──────── EXERCISE DATA ────────
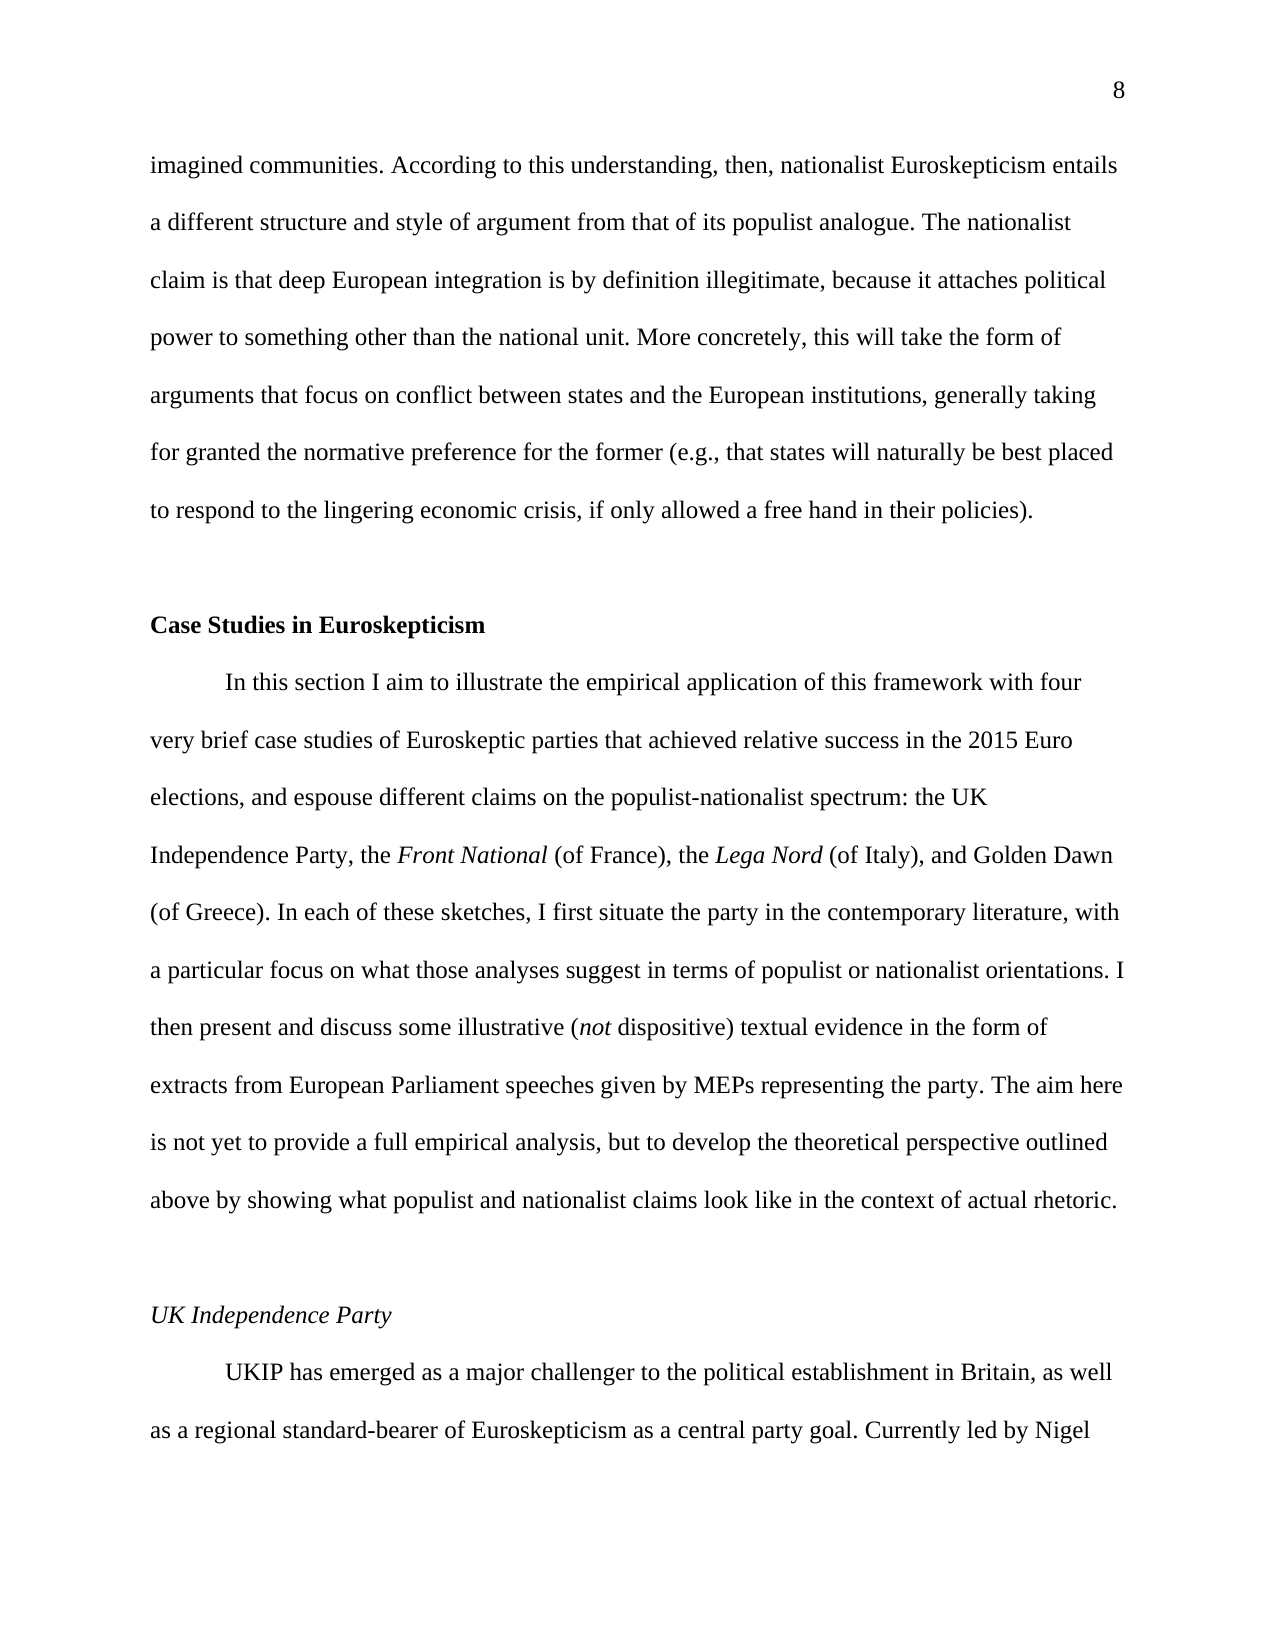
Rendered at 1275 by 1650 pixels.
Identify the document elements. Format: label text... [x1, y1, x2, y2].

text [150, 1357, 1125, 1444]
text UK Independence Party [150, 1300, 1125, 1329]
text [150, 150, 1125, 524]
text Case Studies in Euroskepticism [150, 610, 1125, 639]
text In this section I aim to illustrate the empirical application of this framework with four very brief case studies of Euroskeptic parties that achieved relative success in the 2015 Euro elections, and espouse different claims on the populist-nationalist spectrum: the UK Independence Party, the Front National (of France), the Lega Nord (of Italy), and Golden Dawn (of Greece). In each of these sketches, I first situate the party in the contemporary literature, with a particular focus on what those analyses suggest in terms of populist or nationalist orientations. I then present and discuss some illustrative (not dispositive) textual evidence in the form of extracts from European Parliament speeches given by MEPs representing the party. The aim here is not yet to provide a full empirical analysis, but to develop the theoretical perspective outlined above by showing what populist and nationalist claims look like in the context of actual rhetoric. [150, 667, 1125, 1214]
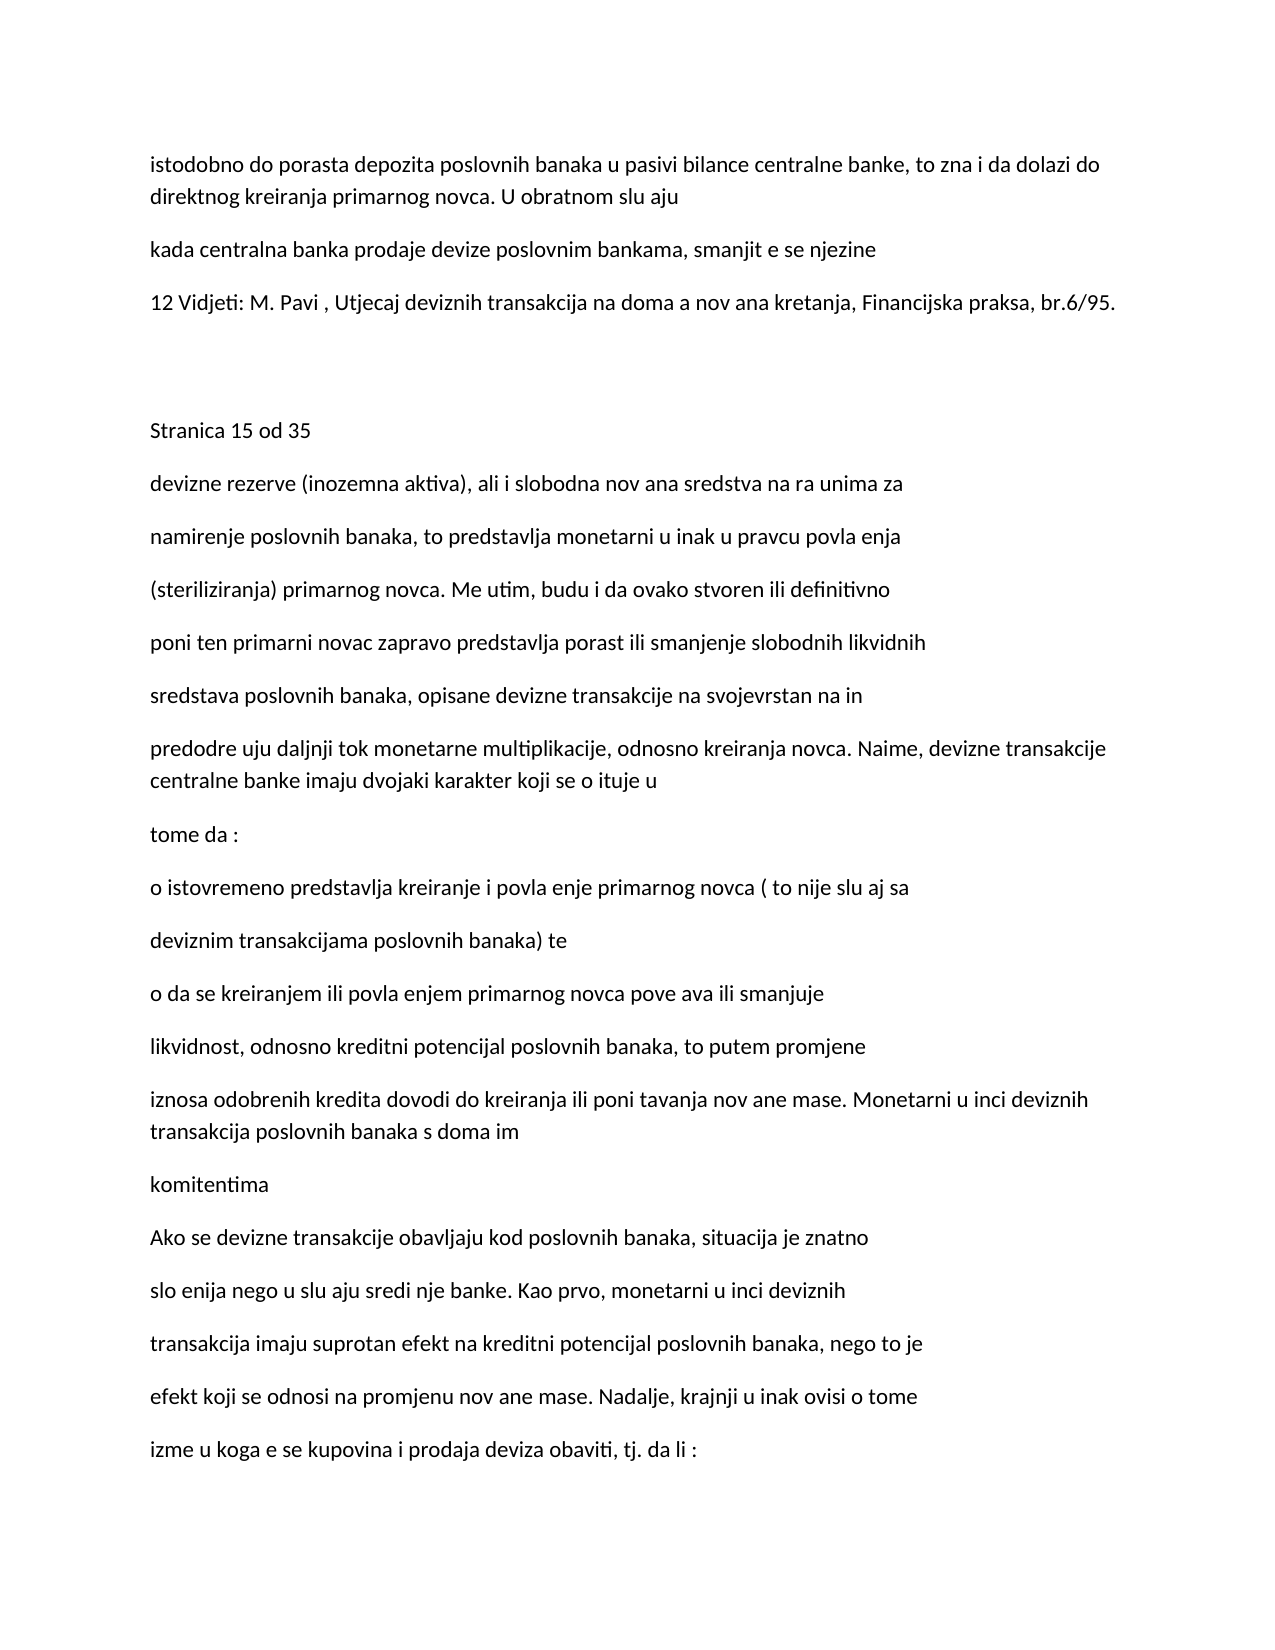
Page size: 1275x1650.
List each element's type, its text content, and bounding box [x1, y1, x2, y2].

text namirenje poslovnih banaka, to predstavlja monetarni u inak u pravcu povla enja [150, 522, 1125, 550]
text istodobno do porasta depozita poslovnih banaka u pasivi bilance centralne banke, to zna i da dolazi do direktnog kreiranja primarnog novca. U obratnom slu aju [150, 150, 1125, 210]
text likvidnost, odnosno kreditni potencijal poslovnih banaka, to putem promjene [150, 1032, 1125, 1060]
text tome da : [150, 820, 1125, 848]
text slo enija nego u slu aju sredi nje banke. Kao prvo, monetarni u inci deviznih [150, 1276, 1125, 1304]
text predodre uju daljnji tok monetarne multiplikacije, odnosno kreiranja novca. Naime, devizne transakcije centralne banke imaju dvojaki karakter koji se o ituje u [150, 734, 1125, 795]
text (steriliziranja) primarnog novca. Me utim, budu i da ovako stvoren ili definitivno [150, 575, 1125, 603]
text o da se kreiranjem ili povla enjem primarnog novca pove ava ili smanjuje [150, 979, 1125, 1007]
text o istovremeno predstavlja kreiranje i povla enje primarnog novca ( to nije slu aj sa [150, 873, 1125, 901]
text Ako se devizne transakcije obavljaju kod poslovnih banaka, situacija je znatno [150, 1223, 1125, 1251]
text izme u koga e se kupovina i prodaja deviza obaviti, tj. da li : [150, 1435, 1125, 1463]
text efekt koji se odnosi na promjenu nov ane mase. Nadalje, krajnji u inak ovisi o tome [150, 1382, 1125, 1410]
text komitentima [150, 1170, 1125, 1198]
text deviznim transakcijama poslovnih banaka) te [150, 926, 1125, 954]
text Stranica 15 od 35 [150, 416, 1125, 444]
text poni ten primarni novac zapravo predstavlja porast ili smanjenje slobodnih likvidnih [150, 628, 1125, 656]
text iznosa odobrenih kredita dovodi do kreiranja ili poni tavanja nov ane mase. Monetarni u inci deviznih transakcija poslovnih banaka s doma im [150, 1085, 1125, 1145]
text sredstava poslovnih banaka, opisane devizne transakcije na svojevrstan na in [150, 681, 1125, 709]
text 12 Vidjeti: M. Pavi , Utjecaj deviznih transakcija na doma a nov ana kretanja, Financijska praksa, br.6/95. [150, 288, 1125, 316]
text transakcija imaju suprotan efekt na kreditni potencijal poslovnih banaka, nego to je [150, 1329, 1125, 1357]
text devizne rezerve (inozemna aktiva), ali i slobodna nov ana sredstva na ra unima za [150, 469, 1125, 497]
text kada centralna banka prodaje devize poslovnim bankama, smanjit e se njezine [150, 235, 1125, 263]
────────
■ **WHAT THE EXERCISE ASKS**:
With pictures omitted, repeat the entries above word for word from the line holding "text [150, 1357, 1125, 1444]" down to the line holding "Page size: 1275x1650.", keeping both of those lines.

■ **RESPONSE AREA**:
text [150, 1357, 1125, 1444]
text UK Independence Party [150, 1300, 1125, 1329]
text [150, 150, 1125, 524]
text Case Studies in Euroskepticism [150, 610, 1125, 639]
text In this section I aim to illustrate the empirical application of this framework with four very brief case studies of Euroskeptic parties that achieved relative success in the 2015 Euro elections, and espouse different claims on the populist-nationalist spectrum: the UK Independence Party, the Front National (of France), the Lega Nord (of Italy), and Golden Dawn (of Greece). In each of these sketches, I first situate the party in the contemporary literature, with a particular focus on what those analyses suggest in terms of populist or nationalist orientations. I then present and discuss some illustrative (not dispositive) textual evidence in the form of extracts from European Parliament speeches given by MEPs representing the party. The aim here is not yet to provide a full empirical analysis, but to develop the theoretical perspective outlined above by showing what populist and nationalist claims look like in the context of actual rhetoric. [150, 667, 1125, 1214]
Page size: 1275x1650.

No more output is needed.